Task statement: All of the records must be set down again word for word.
━━━━
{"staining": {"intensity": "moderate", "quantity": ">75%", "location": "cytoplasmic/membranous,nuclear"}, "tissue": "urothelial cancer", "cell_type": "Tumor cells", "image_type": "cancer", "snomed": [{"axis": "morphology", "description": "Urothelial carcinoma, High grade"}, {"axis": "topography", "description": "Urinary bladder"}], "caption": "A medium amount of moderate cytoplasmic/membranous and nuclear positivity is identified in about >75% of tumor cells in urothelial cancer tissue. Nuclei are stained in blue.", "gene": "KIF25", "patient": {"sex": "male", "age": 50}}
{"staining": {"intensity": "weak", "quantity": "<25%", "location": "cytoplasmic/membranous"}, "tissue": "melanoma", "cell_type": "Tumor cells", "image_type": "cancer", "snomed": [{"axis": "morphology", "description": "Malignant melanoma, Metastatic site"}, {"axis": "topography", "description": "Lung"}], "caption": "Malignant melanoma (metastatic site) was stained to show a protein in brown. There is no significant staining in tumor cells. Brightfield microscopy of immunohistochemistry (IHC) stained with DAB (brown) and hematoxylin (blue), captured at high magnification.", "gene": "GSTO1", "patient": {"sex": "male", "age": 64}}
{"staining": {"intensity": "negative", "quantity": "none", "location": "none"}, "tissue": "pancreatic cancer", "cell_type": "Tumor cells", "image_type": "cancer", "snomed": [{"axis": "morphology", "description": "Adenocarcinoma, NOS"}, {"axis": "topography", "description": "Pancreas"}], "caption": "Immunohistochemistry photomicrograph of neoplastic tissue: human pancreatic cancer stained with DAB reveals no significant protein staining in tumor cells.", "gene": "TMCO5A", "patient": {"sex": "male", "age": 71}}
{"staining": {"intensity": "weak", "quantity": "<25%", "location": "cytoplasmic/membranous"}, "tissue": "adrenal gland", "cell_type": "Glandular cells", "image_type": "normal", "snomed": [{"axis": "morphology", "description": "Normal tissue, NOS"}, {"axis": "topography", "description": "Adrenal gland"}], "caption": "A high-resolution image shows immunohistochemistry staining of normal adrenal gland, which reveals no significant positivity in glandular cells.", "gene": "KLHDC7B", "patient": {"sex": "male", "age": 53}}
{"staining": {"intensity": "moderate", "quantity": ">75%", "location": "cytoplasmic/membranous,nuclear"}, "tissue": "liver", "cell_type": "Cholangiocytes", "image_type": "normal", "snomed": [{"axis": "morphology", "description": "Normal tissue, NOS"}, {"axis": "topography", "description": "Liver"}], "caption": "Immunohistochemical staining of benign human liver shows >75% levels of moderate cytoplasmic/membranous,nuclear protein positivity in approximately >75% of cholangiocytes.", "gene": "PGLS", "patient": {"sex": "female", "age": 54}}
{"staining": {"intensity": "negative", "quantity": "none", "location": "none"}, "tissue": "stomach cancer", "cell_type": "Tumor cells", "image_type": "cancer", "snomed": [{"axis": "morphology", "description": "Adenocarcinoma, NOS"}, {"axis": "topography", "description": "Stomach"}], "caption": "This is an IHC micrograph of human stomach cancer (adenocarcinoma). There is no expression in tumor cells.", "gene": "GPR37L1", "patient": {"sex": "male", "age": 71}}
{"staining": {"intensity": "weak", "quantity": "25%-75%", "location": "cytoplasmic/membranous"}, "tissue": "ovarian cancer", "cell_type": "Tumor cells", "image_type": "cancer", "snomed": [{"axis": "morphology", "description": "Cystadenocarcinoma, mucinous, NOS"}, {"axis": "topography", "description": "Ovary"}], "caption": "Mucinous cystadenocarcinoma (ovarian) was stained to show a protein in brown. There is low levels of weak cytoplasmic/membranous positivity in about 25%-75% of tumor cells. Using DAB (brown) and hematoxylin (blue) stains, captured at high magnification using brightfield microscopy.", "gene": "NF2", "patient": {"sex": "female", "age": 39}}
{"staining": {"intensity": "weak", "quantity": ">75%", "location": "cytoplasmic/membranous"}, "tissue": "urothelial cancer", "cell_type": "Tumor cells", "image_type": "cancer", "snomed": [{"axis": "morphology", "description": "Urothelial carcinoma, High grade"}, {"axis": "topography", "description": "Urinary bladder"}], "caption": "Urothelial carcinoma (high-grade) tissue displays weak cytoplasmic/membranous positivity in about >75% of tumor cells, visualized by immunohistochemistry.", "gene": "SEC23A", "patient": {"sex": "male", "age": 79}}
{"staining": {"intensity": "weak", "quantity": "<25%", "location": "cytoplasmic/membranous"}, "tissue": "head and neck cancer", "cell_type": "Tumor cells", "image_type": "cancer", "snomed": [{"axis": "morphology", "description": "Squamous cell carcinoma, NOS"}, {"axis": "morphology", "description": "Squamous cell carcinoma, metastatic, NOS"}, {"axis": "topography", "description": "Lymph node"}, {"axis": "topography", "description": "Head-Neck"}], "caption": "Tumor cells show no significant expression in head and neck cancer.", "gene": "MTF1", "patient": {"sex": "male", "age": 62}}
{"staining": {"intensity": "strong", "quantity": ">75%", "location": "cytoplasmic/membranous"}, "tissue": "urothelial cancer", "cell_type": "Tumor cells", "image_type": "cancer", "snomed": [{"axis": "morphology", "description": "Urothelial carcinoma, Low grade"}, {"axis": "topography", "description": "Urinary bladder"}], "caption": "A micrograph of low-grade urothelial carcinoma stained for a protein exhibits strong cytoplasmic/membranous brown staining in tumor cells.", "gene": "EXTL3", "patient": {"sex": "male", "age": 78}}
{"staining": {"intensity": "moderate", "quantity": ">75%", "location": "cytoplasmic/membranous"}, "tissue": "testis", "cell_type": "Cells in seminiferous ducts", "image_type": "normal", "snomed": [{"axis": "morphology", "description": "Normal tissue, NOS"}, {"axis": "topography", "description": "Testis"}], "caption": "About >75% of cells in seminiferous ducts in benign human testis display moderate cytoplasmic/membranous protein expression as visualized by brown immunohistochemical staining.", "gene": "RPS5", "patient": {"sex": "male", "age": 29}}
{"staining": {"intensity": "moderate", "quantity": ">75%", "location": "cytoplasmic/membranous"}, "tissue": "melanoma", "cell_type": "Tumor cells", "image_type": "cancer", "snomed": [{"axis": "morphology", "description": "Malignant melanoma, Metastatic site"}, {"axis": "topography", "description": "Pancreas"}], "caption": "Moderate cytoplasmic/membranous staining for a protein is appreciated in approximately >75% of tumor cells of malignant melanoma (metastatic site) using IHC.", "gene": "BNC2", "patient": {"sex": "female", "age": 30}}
━━━━
Reply to the task:
{"staining": {"intensity": "moderate", "quantity": ">75%", "location": "cytoplasmic/membranous,nuclear"}, "tissue": "urothelial cancer", "cell_type": "Tumor cells", "image_type": "cancer", "snomed": [{"axis": "morphology", "description": "Urothelial carcinoma, High grade"}, {"axis": "topography", "description": "Urinary bladder"}], "caption": "A medium amount of moderate cytoplasmic/membranous and nuclear positivity is identified in about >75% of tumor cells in urothelial cancer tissue. Nuclei are stained in blue.", "gene": "KIF25", "patient": {"sex": "male", "age": 50}}
{"staining": {"intensity": "weak", "quantity": "<25%", "location": "cytoplasmic/membranous"}, "tissue": "melanoma", "cell_type": "Tumor cells", "image_type": "cancer", "snomed": [{"axis": "morphology", "description": "Malignant melanoma, Metastatic site"}, {"axis": "topography", "description": "Lung"}], "caption": "Malignant melanoma (metastatic site) was stained to show a protein in brown. There is no significant staining in tumor cells. Brightfield microscopy of immunohistochemistry (IHC) stained with DAB (brown) and hematoxylin (blue), captured at high magnification.", "gene": "GSTO1", "patient": {"sex": "male", "age": 64}}
{"staining": {"intensity": "negative", "quantity": "none", "location": "none"}, "tissue": "pancreatic cancer", "cell_type": "Tumor cells", "image_type": "cancer", "snomed": [{"axis": "morphology", "description": "Adenocarcinoma, NOS"}, {"axis": "topography", "description": "Pancreas"}], "caption": "Immunohistochemistry photomicrograph of neoplastic tissue: human pancreatic cancer stained with DAB reveals no significant protein staining in tumor cells.", "gene": "TMCO5A", "patient": {"sex": "male", "age": 71}}
{"staining": {"intensity": "weak", "quantity": "<25%", "location": "cytoplasmic/membranous"}, "tissue": "adrenal gland", "cell_type": "Glandular cells", "image_type": "normal", "snomed": [{"axis": "morphology", "description": "Normal tissue, NOS"}, {"axis": "topography", "description": "Adrenal gland"}], "caption": "A high-resolution image shows immunohistochemistry staining of normal adrenal gland, which reveals no significant positivity in glandular cells.", "gene": "KLHDC7B", "patient": {"sex": "male", "age": 53}}
{"staining": {"intensity": "moderate", "quantity": ">75%", "location": "cytoplasmic/membranous,nuclear"}, "tissue": "liver", "cell_type": "Cholangiocytes", "image_type": "normal", "snomed": [{"axis": "morphology", "description": "Normal tissue, NOS"}, {"axis": "topography", "description": "Liver"}], "caption": "Immunohistochemical staining of benign human liver shows >75% levels of moderate cytoplasmic/membranous,nuclear protein positivity in approximately >75% of cholangiocytes.", "gene": "PGLS", "patient": {"sex": "female", "age": 54}}
{"staining": {"intensity": "negative", "quantity": "none", "location": "none"}, "tissue": "stomach cancer", "cell_type": "Tumor cells", "image_type": "cancer", "snomed": [{"axis": "morphology", "description": "Adenocarcinoma, NOS"}, {"axis": "topography", "description": "Stomach"}], "caption": "This is an IHC micrograph of human stomach cancer (adenocarcinoma). There is no expression in tumor cells.", "gene": "GPR37L1", "patient": {"sex": "male", "age": 71}}
{"staining": {"intensity": "weak", "quantity": "25%-75%", "location": "cytoplasmic/membranous"}, "tissue": "ovarian cancer", "cell_type": "Tumor cells", "image_type": "cancer", "snomed": [{"axis": "morphology", "description": "Cystadenocarcinoma, mucinous, NOS"}, {"axis": "topography", "description": "Ovary"}], "caption": "Mucinous cystadenocarcinoma (ovarian) was stained to show a protein in brown. There is low levels of weak cytoplasmic/membranous positivity in about 25%-75% of tumor cells. Using DAB (brown) and hematoxylin (blue) stains, captured at high magnification using brightfield microscopy.", "gene": "NF2", "patient": {"sex": "female", "age": 39}}
{"staining": {"intensity": "weak", "quantity": ">75%", "location": "cytoplasmic/membranous"}, "tissue": "urothelial cancer", "cell_type": "Tumor cells", "image_type": "cancer", "snomed": [{"axis": "morphology", "description": "Urothelial carcinoma, High grade"}, {"axis": "topography", "description": "Urinary bladder"}], "caption": "Urothelial carcinoma (high-grade) tissue displays weak cytoplasmic/membranous positivity in about >75% of tumor cells, visualized by immunohistochemistry.", "gene": "SEC23A", "patient": {"sex": "male", "age": 79}}
{"staining": {"intensity": "weak", "quantity": "<25%", "location": "cytoplasmic/membranous"}, "tissue": "head and neck cancer", "cell_type": "Tumor cells", "image_type": "cancer", "snomed": [{"axis": "morphology", "description": "Squamous cell carcinoma, NOS"}, {"axis": "morphology", "description": "Squamous cell carcinoma, metastatic, NOS"}, {"axis": "topography", "description": "Lymph node"}, {"axis": "topography", "description": "Head-Neck"}], "caption": "Tumor cells show no significant expression in head and neck cancer.", "gene": "MTF1", "patient": {"sex": "male", "age": 62}}
{"staining": {"intensity": "strong", "quantity": ">75%", "location": "cytoplasmic/membranous"}, "tissue": "urothelial cancer", "cell_type": "Tumor cells", "image_type": "cancer", "snomed": [{"axis": "morphology", "description": "Urothelial carcinoma, Low grade"}, {"axis": "topography", "description": "Urinary bladder"}], "caption": "A micrograph of low-grade urothelial carcinoma stained for a protein exhibits strong cytoplasmic/membranous brown staining in tumor cells.", "gene": "EXTL3", "patient": {"sex": "male", "age": 78}}
{"staining": {"intensity": "moderate", "quantity": ">75%", "location": "cytoplasmic/membranous"}, "tissue": "testis", "cell_type": "Cells in seminiferous ducts", "image_type": "normal", "snomed": [{"axis": "morphology", "description": "Normal tissue, NOS"}, {"axis": "topography", "description": "Testis"}], "caption": "About >75% of cells in seminiferous ducts in benign human testis display moderate cytoplasmic/membranous protein expression as visualized by brown immunohistochemical staining.", "gene": "RPS5", "patient": {"sex": "male", "age": 29}}
{"staining": {"intensity": "moderate", "quantity": ">75%", "location": "cytoplasmic/membranous"}, "tissue": "melanoma", "cell_type": "Tumor cells", "image_type": "cancer", "snomed": [{"axis": "morphology", "description": "Malignant melanoma, Metastatic site"}, {"axis": "topography", "description": "Pancreas"}], "caption": "Moderate cytoplasmic/membranous staining for a protein is appreciated in approximately >75% of tumor cells of malignant melanoma (metastatic site) using IHC.", "gene": "BNC2", "patient": {"sex": "female", "age": 30}}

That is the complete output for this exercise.